A study published Monday concluded that melting ice in Greenland caused by climate change could cause the Atlantic Meridional Overturning Circulation (AMOC) to collapse as soon as 2025, ushering in dramatic consequences for the planet.
The AMOC brings warm water north and east from the Caribbean, while delivering colder Arctic water south. If it were to suddenly shut down, scientists believe North America would experience weather changes such as more severe hurricanes and northern Europe would get a lot colder.
But you’re not likely to see igloos in London very soon. While climatologists say the collapse of the AMOC is a real threat, and that the new study raises a legitimate alarm that we may pass a key climate change tipping point sooner than previously thought, there’s a lot we still don’t know about exactly when it might happen.
“I think the authors in this case are on to something real,” Michael Mann, a University of Pennsylvania climate scientist, told Axios. “We could be talking decades rather than a century.”
Why the AMOC is so important
The AMOC is part of what the National Oceanic and Atmospheric Administration calls “the global ocean conveyor belt.” That keeps northern Europe several degrees warmer than it would otherwise be at that latitude — Paris is farther north than notoriously frigid-in-winter Montreal, for example.
Why it’s at risk
In recent years, studies have shown that the current is at its weakest in 1,000 years. Although scientists are not certain why, several studies have attributed that weakening to an influx of fresh water from the melting of Arctic sea ice, including the Greenland ice sheet, and increasing precipitation — both of which are results of global warming. The AMOC is driven by heavier cold water sinking, which raises warm water to the surface, but since fresh water is lighter than salt water, it has reduced the tendency of colder water near the surface to sink.
What the new study found
Researchers used sea surface temperature data dating back to 1870 to estimate AMOC current strength over time. Projecting forward from the gradual weakening of the system, they estimated it will collapse between 2025 and 2095, with the most likely date being around midcentury.

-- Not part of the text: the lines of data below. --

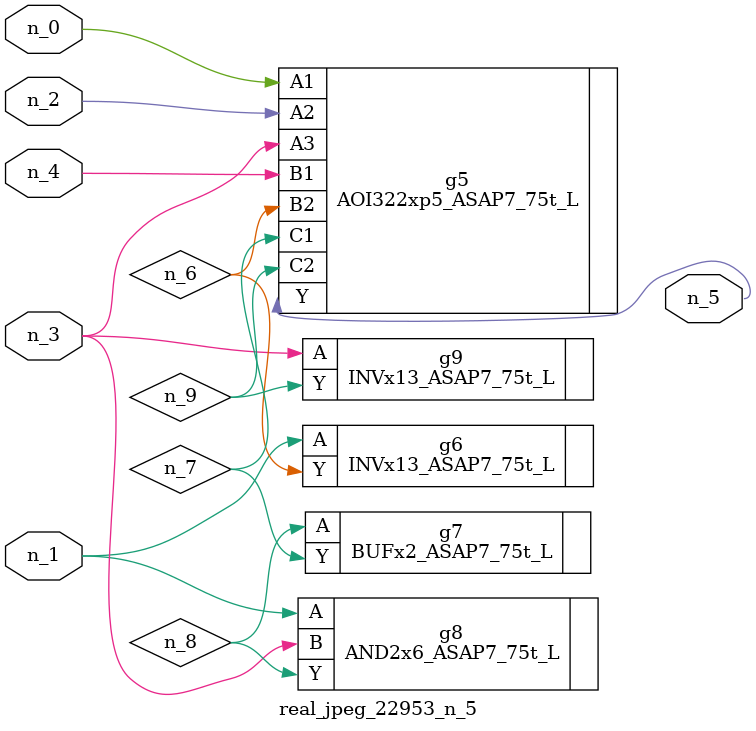
<source format=v>
module real_jpeg_22953_n_5 (n_4, n_0, n_1, n_2, n_3, n_5);

input n_4;
input n_0;
input n_1;
input n_2;
input n_3;

output n_5;

wire n_8;
wire n_6;
wire n_7;
wire n_9;

AOI322xp5_ASAP7_75t_L g5 ( 
.A1(n_0),
.A2(n_2),
.A3(n_3),
.B1(n_4),
.B2(n_6),
.C1(n_7),
.C2(n_9),
.Y(n_5)
);

INVx13_ASAP7_75t_L g6 ( 
.A(n_1),
.Y(n_6)
);

AND2x6_ASAP7_75t_L g8 ( 
.A(n_1),
.B(n_3),
.Y(n_8)
);

INVx13_ASAP7_75t_L g9 ( 
.A(n_3),
.Y(n_9)
);

BUFx2_ASAP7_75t_L g7 ( 
.A(n_8),
.Y(n_7)
);


endmodule
</source>
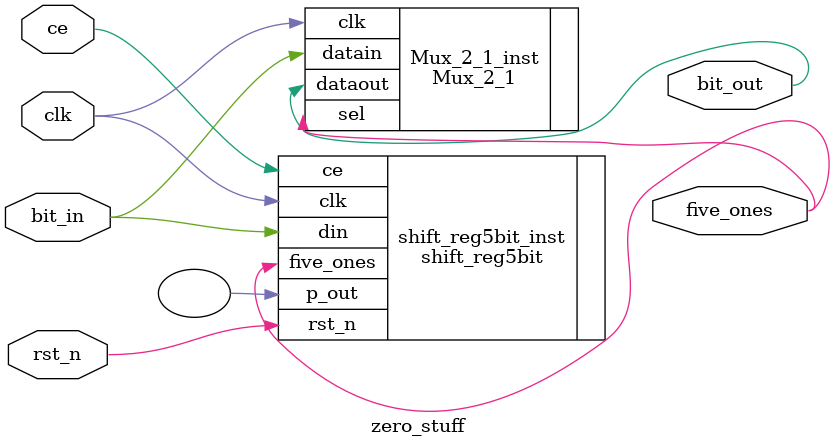
<source format=v>
module zero_stuff(
input wire clk,
input wire rst_n,
input wire ce,
input bit_in,
output bit_out,
output five_ones
);




shift_reg5bit shift_reg5bit_inst(
.clk(clk),
.rst_n(rst_n),
.din(bit_in),
.ce(ce),
.five_ones( five_ones),
.p_out()
);


Mux_2_1 Mux_2_1_inst (

.clk(clk),
.sel(five_ones),
.datain(bit_in),
.dataout(bit_out)

);

endmodule



</source>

What a collapse would mean
In addition to colder weather at northern latitudes, an AMOC collapse would have wide-ranging effects including increased sea level rise in the Atlantic, a drop in precipitation over Europe and North America, and shifts in monsoon patterns in South America and Africa, Reuters reported in 2021, citing a British government agency.
Such events are not unprecedented. The Washington Post looked back at the end of the last ice age, when studies suggest a “flood of freshwater spilled into the Atlantic, halting the AMOC and plunging much of the Northern Hemisphere — especially Europe — into deep cold” that lasted 1,000 years.
Why some scientists are pushing back
Previous estimates about when a possible collapse of the current might occur have been much less dire. In 2019, the Intergovernmental Panel on Climate Change projected that the AMOC would weaken in this century, but that total collapse within the next 300 years was likely only under the worst-case scenarios.
Some scientists say it is premature to revise that assessment. They argue that there are too many different factors affecting the current to project exactly if and when it will collapse.
“We know that there is a possibility that AMOC could stop what it’s doing now at some point, but it’s really hard to have certainty about that,” Penny Holliday, head of the Marine Physics and Ocean Climate group at the National Oceanography Centre, a British research institute, told the BBC.
The fact that the study used past ocean surface temperatures as a proxy for AMOC strength — since actual data on the AMOC itself only goes back to 2004 — is a limitation, according to some.
The points of consensus among researchers are that imminent AMOC collapse is a very disturbing possibility and further study is needed.
“There is still large uncertainty where the AMOC tipping point is, but the new study adds to the evidence that it is much closer than we thought,” Stefan Rahmstorf, a professor of physics of the oceans at the University of Potsdam in Germany, told the Guardian.
“Although the study probably overstates odds this century, uncertainty is high & the potential consequences of an AMOC disruption are extremely high,” tweeted Daniel Swain, a climate scientist at UCLA.
However, Peter Ditlevsen, a professor of climate physics at the University of Copenhagen and one of the authors of the report, told CNN that he and his co-authors are “very confident that this is a robust result.”
“It’s really scary,” he said. “This is not something you would lightly put into papers.”